A few months ago, I was talking Chris Seay (pastor of Ecclesia in Houston) about some of our growing pains. Really trying to figure out how to manage everything. He recommended that I talk with Jerry Butler who did a consultation for them. Long story short, Jerry is hanging out at NCC for a couple days to help us navigate some of the challenges that come with growth.
We’re looking at everything from staffing issues to structure issues. For example, I had 10+ direct reports last year. We’re trying to get that down to 5. We also need to find new ways of facilitiating communication and streamlining interaction within out staff.
One of the things we talked about today is how I personally manage church, family, writing, and speaking. While I feel like I’ve managed it pretty well this past year, I also feel like I naturally push myself to my limits.
Here are some of the things I’m wrestling with.
I have to say “no” more.
I’m so grateful for amazing opportunities to write and speak. And each one seems like such a great opportunity. But I can’t say “yes” to all of them. So we’re trying to come up with a baseline of how many outside speaking engagements I’ll take. We’re talking about submitting this to our Stewardship Team.
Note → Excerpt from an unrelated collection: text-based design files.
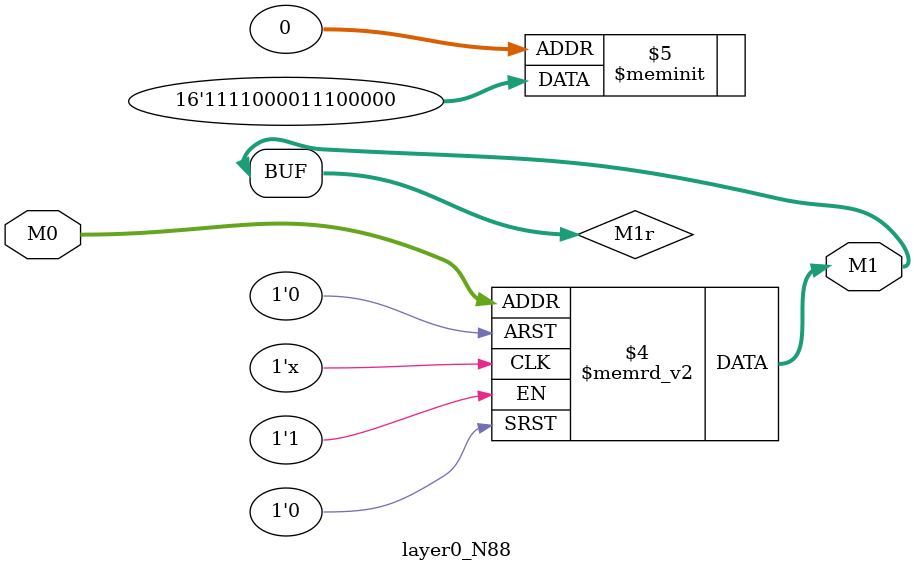
<source format=v>
module layer0_N88 ( input [2:0] M0, output [1:0] M1 );

	(*rom_style = "distributed" *) reg [1:0] M1r;
	assign M1 = M1r;
	always @ (M0) begin
		case (M0)
			3'b000: M1r = 2'b00;
			3'b100: M1r = 2'b00;
			3'b010: M1r = 2'b10;
			3'b110: M1r = 2'b11;
			3'b001: M1r = 2'b00;
			3'b101: M1r = 2'b00;
			3'b011: M1r = 2'b11;
			3'b111: M1r = 2'b11;

		endcase
	end
endmodule

</source>
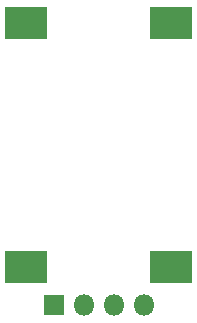
<source format=gbr>
%TF.GenerationSoftware,KiCad,Pcbnew,(5.1.6)-1*%
%TF.CreationDate,2022-09-21T14:30:55-04:00*%
%TF.ProjectId,EXT_BATT_4.5,4558545f-4241-4545-945f-342e352e6b69,rev?*%
%TF.SameCoordinates,Original*%
%TF.FileFunction,Soldermask,Bot*%
%TF.FilePolarity,Negative*%
%FSLAX46Y46*%
G04 Gerber Fmt 4.6, Leading zero omitted, Abs format (unit mm)*
G04 Created by KiCad (PCBNEW (5.1.6)-1) date 2022-09-21 14:30:55*
%MOMM*%
%LPD*%
G01*
G04 APERTURE LIST*
%ADD10R,3.600000X2.700000*%
%ADD11R,1.800000X1.800000*%
%ADD12O,1.800000X1.800000*%
G04 APERTURE END LIST*
D10*
%TO.C,BT2*%
X123100000Y-77950000D03*
X123100000Y-98650000D03*
%TD*%
%TO.C,BT3*%
X135400000Y-77950000D03*
X135400000Y-98650000D03*
%TD*%
D11*
%TO.C,J1*%
X125500000Y-101800000D03*
D12*
X128040000Y-101800000D03*
X130580000Y-101800000D03*
X133120000Y-101800000D03*
%TD*%
M02*

</source>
Not only will that make it easier for me to say “no.” I feel like it’s an area where I need accountability.
I need to preach less.
In the early years, I preached 44-48 times per year. I was hardly ever out of the pulpit. I’m trying to get my preaching load down to 32-36 times this year. Fortunately, we’ve got some gifted communicators on staff. Not sure how else to say this, but preaching is stressful. Even though I work as hard and as long when I’m not preaching, it’s almost like I’m on vacation. I feel like 75% of the stress I feel has to do with sermon production.
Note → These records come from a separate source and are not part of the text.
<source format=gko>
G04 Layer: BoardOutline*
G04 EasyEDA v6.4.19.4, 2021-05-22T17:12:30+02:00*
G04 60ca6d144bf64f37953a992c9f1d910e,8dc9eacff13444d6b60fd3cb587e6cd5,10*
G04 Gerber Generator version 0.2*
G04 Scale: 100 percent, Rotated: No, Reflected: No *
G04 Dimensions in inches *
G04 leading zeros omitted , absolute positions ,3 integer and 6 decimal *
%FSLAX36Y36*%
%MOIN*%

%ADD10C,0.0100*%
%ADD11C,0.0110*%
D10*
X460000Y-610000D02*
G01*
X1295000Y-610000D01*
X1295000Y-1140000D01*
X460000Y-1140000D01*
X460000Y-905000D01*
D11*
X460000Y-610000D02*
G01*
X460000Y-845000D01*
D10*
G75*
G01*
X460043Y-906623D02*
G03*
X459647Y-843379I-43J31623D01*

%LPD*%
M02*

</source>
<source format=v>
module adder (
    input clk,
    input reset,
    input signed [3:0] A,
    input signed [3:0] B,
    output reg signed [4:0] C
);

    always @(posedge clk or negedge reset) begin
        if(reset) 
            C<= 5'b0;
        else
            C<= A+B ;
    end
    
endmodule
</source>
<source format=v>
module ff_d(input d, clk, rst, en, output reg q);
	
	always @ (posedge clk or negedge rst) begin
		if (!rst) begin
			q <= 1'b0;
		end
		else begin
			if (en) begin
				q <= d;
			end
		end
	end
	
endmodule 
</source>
I need to take more vacation days.
I always feel a little convicted when I have a ton of vacation days left at the end of the year! I feel like I need more away time. In fact, getting away more will help me be here when I am here if that makes any sense.
Sustainability is my word going into 07.
I don’t feel like I’ve paced myself like I could have or should have the past year. Throw in a coffeehouse, book, and buzz conference to my normal responsibilities and it adds up. I want to make sure I have good boundaries going into 07.